▶ [Exercise instructions]
Nothing outside the range below should be printed. Output exactly the lines from the line with "release di masa depan akan semakin penting." to the line with "WEITERLESEN", both included.

─── Provided records ───

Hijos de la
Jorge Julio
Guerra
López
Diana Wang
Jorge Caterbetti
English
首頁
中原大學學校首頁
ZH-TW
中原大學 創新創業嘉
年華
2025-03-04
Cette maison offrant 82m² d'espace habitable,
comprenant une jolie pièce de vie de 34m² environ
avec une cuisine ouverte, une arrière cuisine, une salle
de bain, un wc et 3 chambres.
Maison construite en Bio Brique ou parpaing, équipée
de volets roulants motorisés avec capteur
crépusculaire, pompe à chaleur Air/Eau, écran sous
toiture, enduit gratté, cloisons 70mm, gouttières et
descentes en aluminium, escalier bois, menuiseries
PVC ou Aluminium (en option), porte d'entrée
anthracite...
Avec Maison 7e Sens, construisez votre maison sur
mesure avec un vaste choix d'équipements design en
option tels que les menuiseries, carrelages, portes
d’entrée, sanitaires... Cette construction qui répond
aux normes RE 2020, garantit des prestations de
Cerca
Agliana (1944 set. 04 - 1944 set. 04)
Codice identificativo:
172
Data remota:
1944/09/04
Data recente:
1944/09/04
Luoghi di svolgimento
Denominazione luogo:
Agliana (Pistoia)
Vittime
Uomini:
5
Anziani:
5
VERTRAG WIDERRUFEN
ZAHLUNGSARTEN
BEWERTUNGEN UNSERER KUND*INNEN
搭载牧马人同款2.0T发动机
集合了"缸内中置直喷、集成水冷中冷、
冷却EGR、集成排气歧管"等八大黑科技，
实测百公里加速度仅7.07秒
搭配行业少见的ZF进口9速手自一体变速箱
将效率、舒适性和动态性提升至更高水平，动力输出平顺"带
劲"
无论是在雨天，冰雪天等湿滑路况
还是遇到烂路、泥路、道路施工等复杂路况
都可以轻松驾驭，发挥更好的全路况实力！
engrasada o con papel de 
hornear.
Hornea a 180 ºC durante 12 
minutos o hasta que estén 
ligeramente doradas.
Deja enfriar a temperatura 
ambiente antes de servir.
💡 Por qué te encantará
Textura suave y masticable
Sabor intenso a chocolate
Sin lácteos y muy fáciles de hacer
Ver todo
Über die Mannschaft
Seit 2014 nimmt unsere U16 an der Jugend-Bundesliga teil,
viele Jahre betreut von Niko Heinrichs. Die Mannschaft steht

───
─── Provided records ───

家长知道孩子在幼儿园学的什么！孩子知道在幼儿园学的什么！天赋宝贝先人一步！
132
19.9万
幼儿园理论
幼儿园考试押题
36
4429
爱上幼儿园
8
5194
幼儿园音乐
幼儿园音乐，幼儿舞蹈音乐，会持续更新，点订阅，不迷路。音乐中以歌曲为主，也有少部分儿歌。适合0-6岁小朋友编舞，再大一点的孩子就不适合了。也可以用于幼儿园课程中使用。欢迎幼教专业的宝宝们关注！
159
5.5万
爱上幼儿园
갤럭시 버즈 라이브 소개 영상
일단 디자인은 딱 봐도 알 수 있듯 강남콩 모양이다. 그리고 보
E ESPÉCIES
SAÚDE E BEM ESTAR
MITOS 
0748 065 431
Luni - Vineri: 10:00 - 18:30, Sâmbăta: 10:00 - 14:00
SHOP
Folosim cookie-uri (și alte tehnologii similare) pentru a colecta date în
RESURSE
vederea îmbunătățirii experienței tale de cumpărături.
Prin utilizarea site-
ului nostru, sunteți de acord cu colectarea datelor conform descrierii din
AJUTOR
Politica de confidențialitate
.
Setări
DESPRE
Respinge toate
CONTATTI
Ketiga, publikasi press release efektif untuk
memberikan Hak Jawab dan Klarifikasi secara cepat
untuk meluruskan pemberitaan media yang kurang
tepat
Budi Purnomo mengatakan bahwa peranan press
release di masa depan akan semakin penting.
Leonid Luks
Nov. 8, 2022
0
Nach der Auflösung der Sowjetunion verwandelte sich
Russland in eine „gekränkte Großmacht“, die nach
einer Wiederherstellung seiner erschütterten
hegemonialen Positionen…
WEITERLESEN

───
─── Provided records ───

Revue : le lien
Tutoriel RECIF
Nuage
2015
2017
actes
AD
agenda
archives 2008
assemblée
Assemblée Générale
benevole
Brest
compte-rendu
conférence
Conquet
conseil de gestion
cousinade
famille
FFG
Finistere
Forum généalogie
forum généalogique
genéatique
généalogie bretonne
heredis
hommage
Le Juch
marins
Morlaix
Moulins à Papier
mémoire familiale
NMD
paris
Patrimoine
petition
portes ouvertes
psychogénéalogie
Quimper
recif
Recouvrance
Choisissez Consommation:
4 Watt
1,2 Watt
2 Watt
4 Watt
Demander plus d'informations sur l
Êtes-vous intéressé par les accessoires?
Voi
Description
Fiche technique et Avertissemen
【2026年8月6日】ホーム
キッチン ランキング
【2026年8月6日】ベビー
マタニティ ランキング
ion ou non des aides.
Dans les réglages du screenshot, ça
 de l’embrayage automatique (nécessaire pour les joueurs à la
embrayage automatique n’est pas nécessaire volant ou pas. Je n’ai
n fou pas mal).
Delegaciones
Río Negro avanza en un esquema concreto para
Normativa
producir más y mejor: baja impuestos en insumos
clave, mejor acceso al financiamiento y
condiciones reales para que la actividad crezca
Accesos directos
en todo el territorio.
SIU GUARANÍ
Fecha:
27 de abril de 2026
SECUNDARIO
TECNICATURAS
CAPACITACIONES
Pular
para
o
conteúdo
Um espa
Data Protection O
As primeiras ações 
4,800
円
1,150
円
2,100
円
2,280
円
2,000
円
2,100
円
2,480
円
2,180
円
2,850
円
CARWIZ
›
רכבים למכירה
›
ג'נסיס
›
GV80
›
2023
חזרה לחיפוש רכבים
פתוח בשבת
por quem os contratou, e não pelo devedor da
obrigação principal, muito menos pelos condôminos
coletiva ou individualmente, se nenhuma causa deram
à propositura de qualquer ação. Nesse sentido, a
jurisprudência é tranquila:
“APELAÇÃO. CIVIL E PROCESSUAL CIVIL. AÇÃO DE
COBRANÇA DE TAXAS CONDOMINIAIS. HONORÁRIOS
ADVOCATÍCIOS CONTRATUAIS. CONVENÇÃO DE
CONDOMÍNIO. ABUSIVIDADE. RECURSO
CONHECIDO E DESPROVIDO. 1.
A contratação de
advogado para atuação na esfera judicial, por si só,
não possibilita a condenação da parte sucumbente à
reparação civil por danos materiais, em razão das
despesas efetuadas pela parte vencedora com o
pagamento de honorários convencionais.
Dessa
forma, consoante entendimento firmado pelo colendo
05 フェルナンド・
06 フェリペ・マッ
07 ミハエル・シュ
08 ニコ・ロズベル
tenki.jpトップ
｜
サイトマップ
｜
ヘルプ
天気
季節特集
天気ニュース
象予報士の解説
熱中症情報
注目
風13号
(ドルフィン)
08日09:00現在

───

▶ [Result of the exercise]
release di masa depan akan semakin penting.
Leonid Luks
Nov. 8, 2022
0
Nach der Auflösung der Sowjetunion verwandelte sich
Russland in eine „gekränkte Großmacht“, die nach
einer Wiederherstellung seiner erschütterten
hegemonialen Positionen…
WEITERLESEN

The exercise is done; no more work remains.